È un privilegio essere ascoltati da un pubblico giovane. Questa gente che si inizia ad ascoltare le mie cose, le cose con gli Oasis. Anche se il mio vecchio pubblico è fantastico, è presente fin dagli inizi, i ragazzi si divertono e portano un’energia enorme. Quando fai un concerto, sotto al palco ci vengono i ragazzi. Sì, anche qualcuno di chi mi segue dall’inizio, ma soprattutto i ragazzi. Ti serve la giovinezza, quell’energia.
Sono come il dodicesimo uomo.
Esatto.
Perché i ventenni si identificano molto negli anni ’90?
Be’ io sono nato negli anni ’70 e avrei voluto vivere negli anni ’60, e aver visto i Beatles. I ragazzi nati negli anni 2000 vorrebbero aver vissuto l’epoca in cui non c’erano. Vogliono sempre tutti tornare indietro. E tra vent’anni la gente vorrà tornare a oggi.
Be’ comunque non capisco perché funziona così.
Senti, negli anni ’90 c’era un sacco di musica bella. E non c’erano i cellulari e i social media. Dopo c’è stato un punto di svolta nella vita umana. Ora è molto diverso.
A proposito di social media. Al telefono, come nel documentario, mi sembri una persona sensibile che ascolta la persona con cui sta parlando. Com’è invece quando sei su Twitter e fai i numeri? È come scrivere poesia?

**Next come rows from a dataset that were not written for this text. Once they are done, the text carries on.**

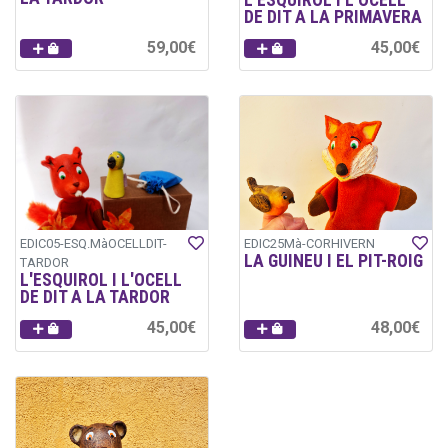
DE DIT A LA PRIMAVERA
59,00€
45,00€
EDIC05-ESQ.MàOCELLDIT-
EDIC25Mà-CORHIVERN
LA GUINEU I EL PIT-ROIG
TARDOR
L'ESQUIROL I L'OCELL
DE DIT A LA TARDOR
45,00€
48,00€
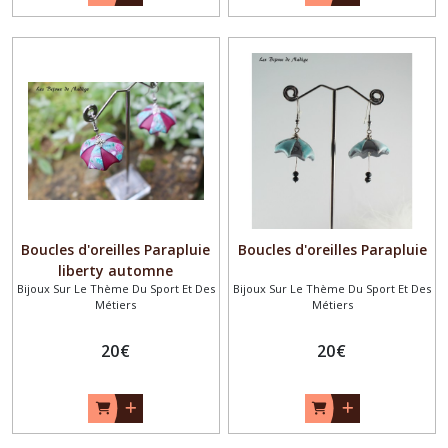
Boucles d'oreilles Parapluie
Boucles d'oreilles Parapluie
liberty automne
Bijoux Sur Le Thème Du Sport Et Des
Bijoux Sur Le Thème Du Sport Et Des
Métiers
Métiers
20
€
20
€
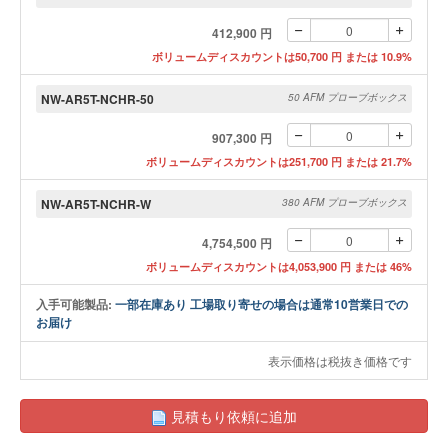
412,900 円
ボリュームディスカウントは50,700 円 または 10.9%
NW-AR5T-NCHR-50
50 AFM プローブボックス
907,300 円
ボリュームディスカウントは251,700 円 または 21.7%
NW-AR5T-NCHR-W
380 AFM プローブボックス
4,754,500 円
ボリュームディスカウントは4,053,900 円 または 46%
入手可能製品:
一部在庫あり 工場取り寄せの場合は通常10営業日での
お届け
表示価格は税抜き価格です
見積もり依頼に追加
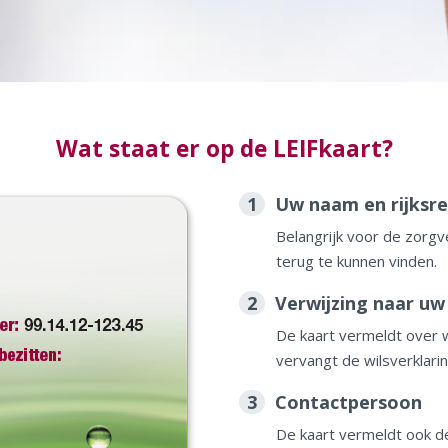
Wat staat er op de LEIFkaart?
1
Uw naam en rijksr
Belangrijk voor de zorg
terug te kunnen vinden.
2
Verwijzing naar uw
De kaart vermeldt over w
vervangt de wilsverklarin
3
Contactpersoon
De kaart vermeldt ook 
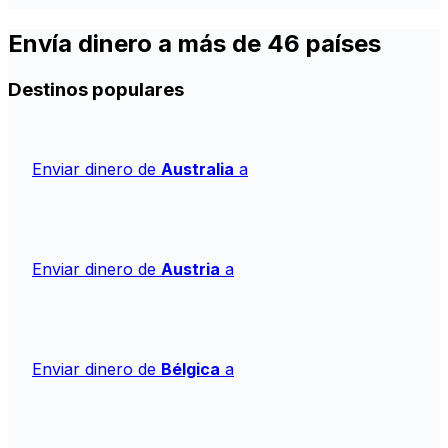
Envía dinero a más de 46 países
Destinos populares
Enviar dinero de
Australia
a
Enviar dinero de
Austria
a
Enviar dinero de
Bélgica
a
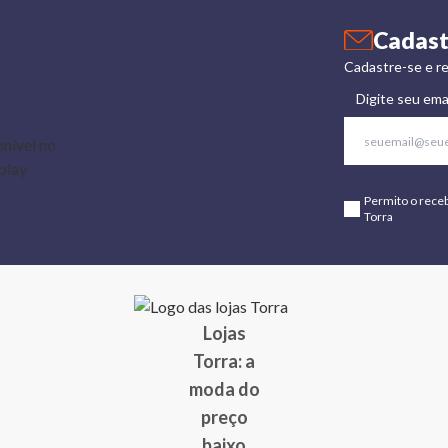
Cadast
Cadastre-se e re
Digite seu ema
Permito o rece
Torra
Lojas
Torra: a
moda do
preço
baixo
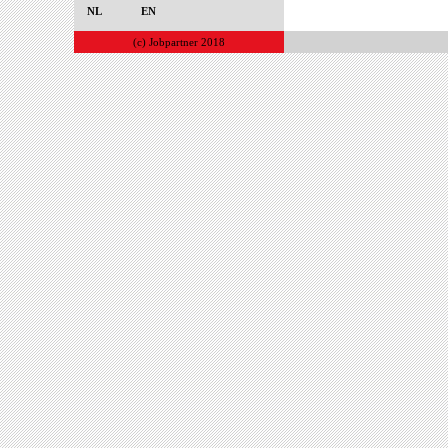
NL
EN
(c) Jobpartner 2018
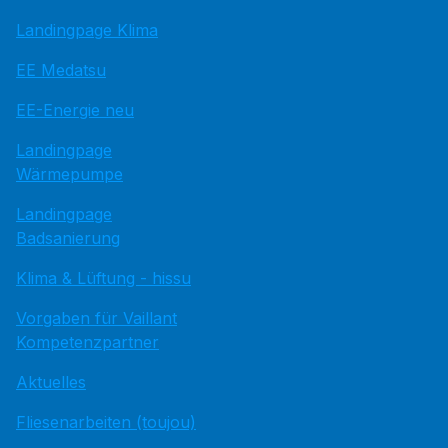
Landingpage Klima
EE Medatsu
EE-Energie neu
Landingpage
Wärmepumpe
Landingpage
Badsanierung
Klima & Lüftung - hissu
Vorgaben für Vaillant
Kompetenzpartner
Aktuelles
Fliesenarbeiten (toujou)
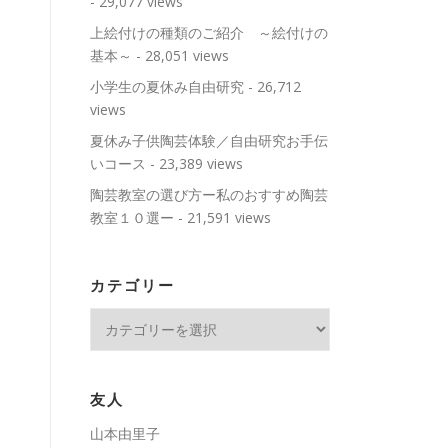
- 29,077 views
上絵付けの種類のご紹介 ～絵付けの
基本～
- 28,051 views
小学生の夏休み自由研究
- 26,712
views
夏休み子供陶芸体験／自由研究お手伝
いコース
- 23,389 views
陶芸教室の選び方ー私のおすすめ陶芸
教室１０選ー
- 21,591 views
カテゴリー
カ
テ
ゴ
リ
友人
ー
山本由里子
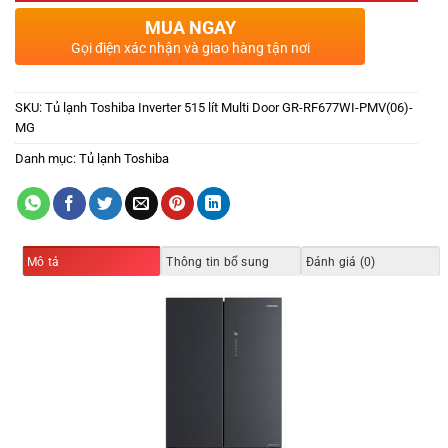
MUA NGAY
Gọi điện xác nhận và giao hàng tận nơi
SKU:
Tủ lạnh Toshiba Inverter 515 lít Multi Door GR-RF677WI-PMV(06)-
MG
Danh mục:
Tủ lạnh Toshiba
Mô tả
Thông tin bổ sung
Đánh giá (0)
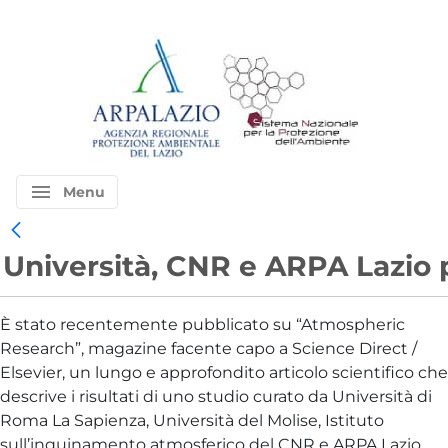
menu
Menu
Università, CNR e ARPA Lazio 
È stato recentemente pubblicato su “Atmospheric
Research”, magazine facente capo a Science Direct /
Elsevier, un lungo e approfondito articolo scientifico che
descrive i risultati di uno studio curato da Università di
Roma La Sapienza, Università del Molise, Istituto
sull’inquinamento atmosferico del CNR e ARPA Lazio.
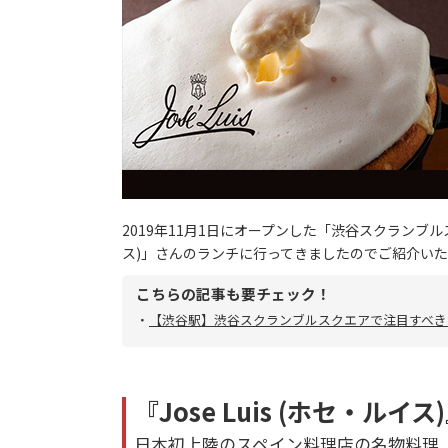
2019年11月1日にオープンした「渋谷スクランブルス
ス)」さんのランチに行ってきましたのでご紹介い
こちらの記事も要チェック！
・
【渋谷駅】渋谷スクランブルスクエアで注目すべき
『Jose Luis (ホセ・ルイス
日本初上陸のスペイン料理店の名物料理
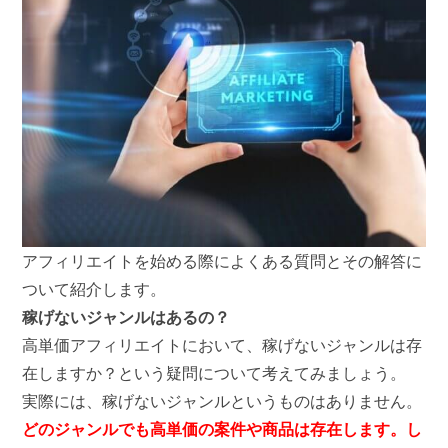
アフィリエイトを始める際によくある質問とその解答に
ついて紹介します。
稼げないジャンルはあるの？
高単価アフィリエイトにおいて、稼げないジャンルは存
在しますか？という疑問について考えてみましょう。
実際には、稼げないジャンルというものはありません。
どのジャンルでも高単価の案件や商品は存在します。し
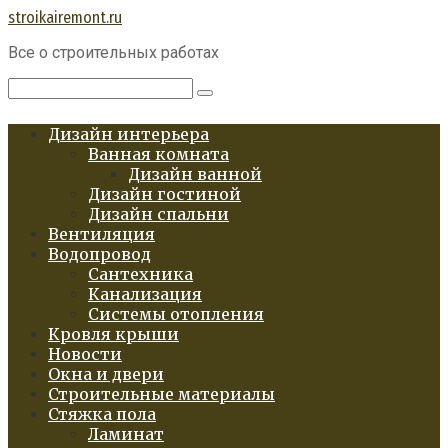
Перейти
stroikairemont.ru
к
Все о строительных работах
контенту
Поиск:
Дизайн интерьера
Ванная комната
Дизайн ванной
Дизайн гостиной
Дизайн спальни
Вентиляция
Водопровод
Сантехника
Канализация
Системы отопления
Кровля крыши
Новости
Окна и двери
Строительные материалы
Стяжка пола
Ламинат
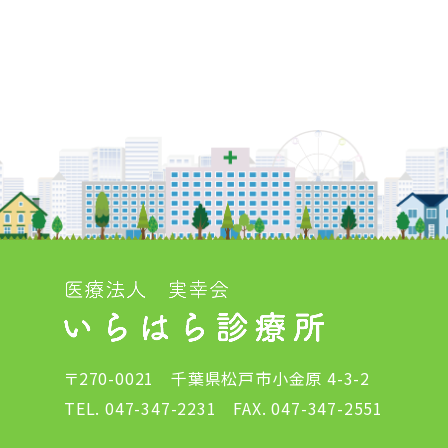
〒270-0021 千葉県松戸市小金原 4-3-2
TEL. 047-347-2231 FAX. 047-347-2551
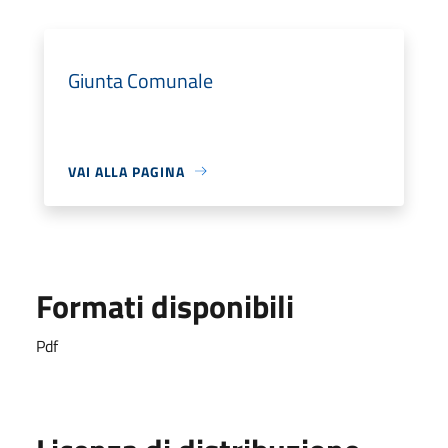
Giunta Comunale
VAI ALLA PAGINA
Formati disponibili
Pdf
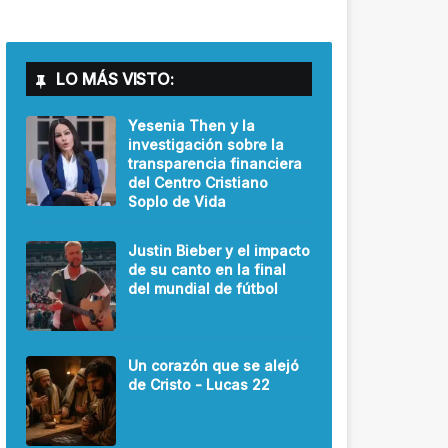
LO MÁS VISTO:
Yesenia Then y la
investigación sobre la
transparencia financiera
del Centro Cristiano
Soplo de Vida
Justin Bieber y el impacto
de su canto en la final
del mundial de fútbol
Un corazón que se alejó
de Cristo - Lucas 22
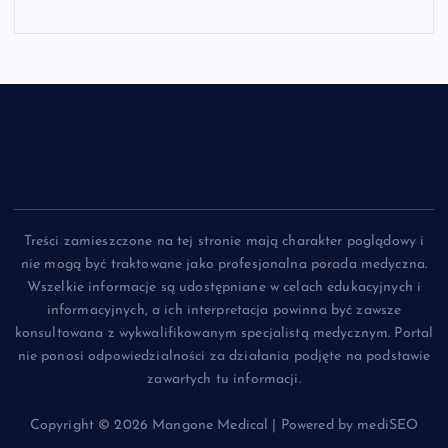
Treści zamieszczone na tej stronie mają charakter poglądowy i
nie mogą być traktowane jako profesjonalna porada medyczna.
Wszelkie informacje są udostępniane w celach edukacyjnych i
informacyjnych, a ich interpretacja powinna być zawsze
konsultowana z wykwalifikowanym specjalistą medycznym. Portal
nie ponosi odpowiedzialności za działania podjęte na podstawie
zawartych tu informacji.
Copyright © 2026 Mangone Medical | Powered by mediSEO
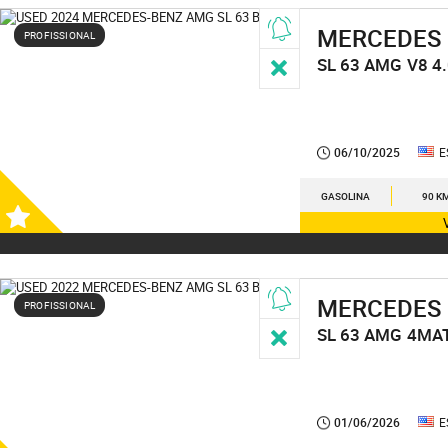
MERCEDES
PROFISSIONAL
SL 63 AMG
V8 4
06/10/2025
E
GASOLINA
90 K
MERCEDES
PROFISSIONAL
SL 63 AMG
4MAT
01/06/2026
E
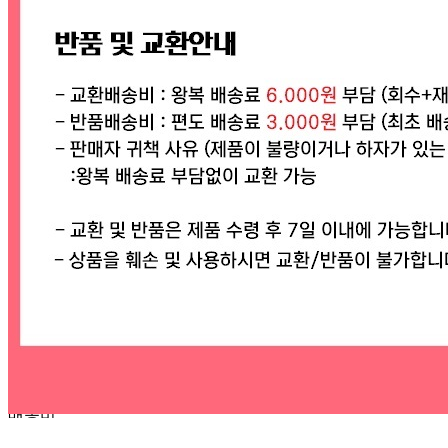
연락처
010-9946-7942
사업자
등록번호
815-22-01005
통신판매
신고번호
제 2020-서울광진-0747 호
상품 고시 정보
반품/교환 정보
판매자명
데일리라이프
문의번호
010-6775-6446
반품/교환
배송비
반품 배송비: 3,000원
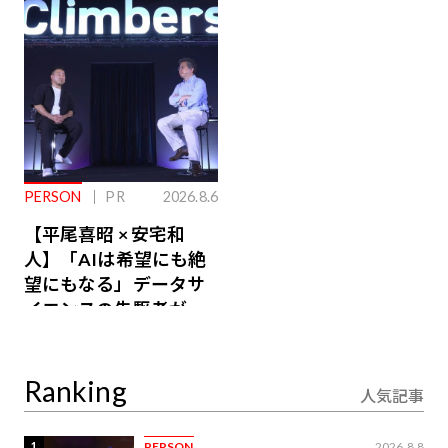
るその仕組みとは
PERSON
PR
2026.8.6
【平尾喜昭 × 安宅和
人】「AIは希望にも絶
望にもなる」データサ
イエンスの先駆者が語
り合うAI時代の意思決
定
Ranking
人気記事
1
PERSON
2026.8.8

Mi piace parlare con la gente. Se la gente fa le domande mi piace rispondere. Mi piace parlare di tutto con la gente. Qualcuno fa un po’ lo spaccone e allora devo abbatterlo. Ma la vita è così. Mi piace chiacchierare. E la gente poi esagera, e io pure esagero, ma la vita è così. Non è che ci stiamo ammazzando, stiamo solo sparando cazzate. È una cosa innocua.
È come stare su un palco?
Ma sul palco non parlo tanto. Sui social ho il tempo per parlare con i fan e con le persone. Sul palco canto.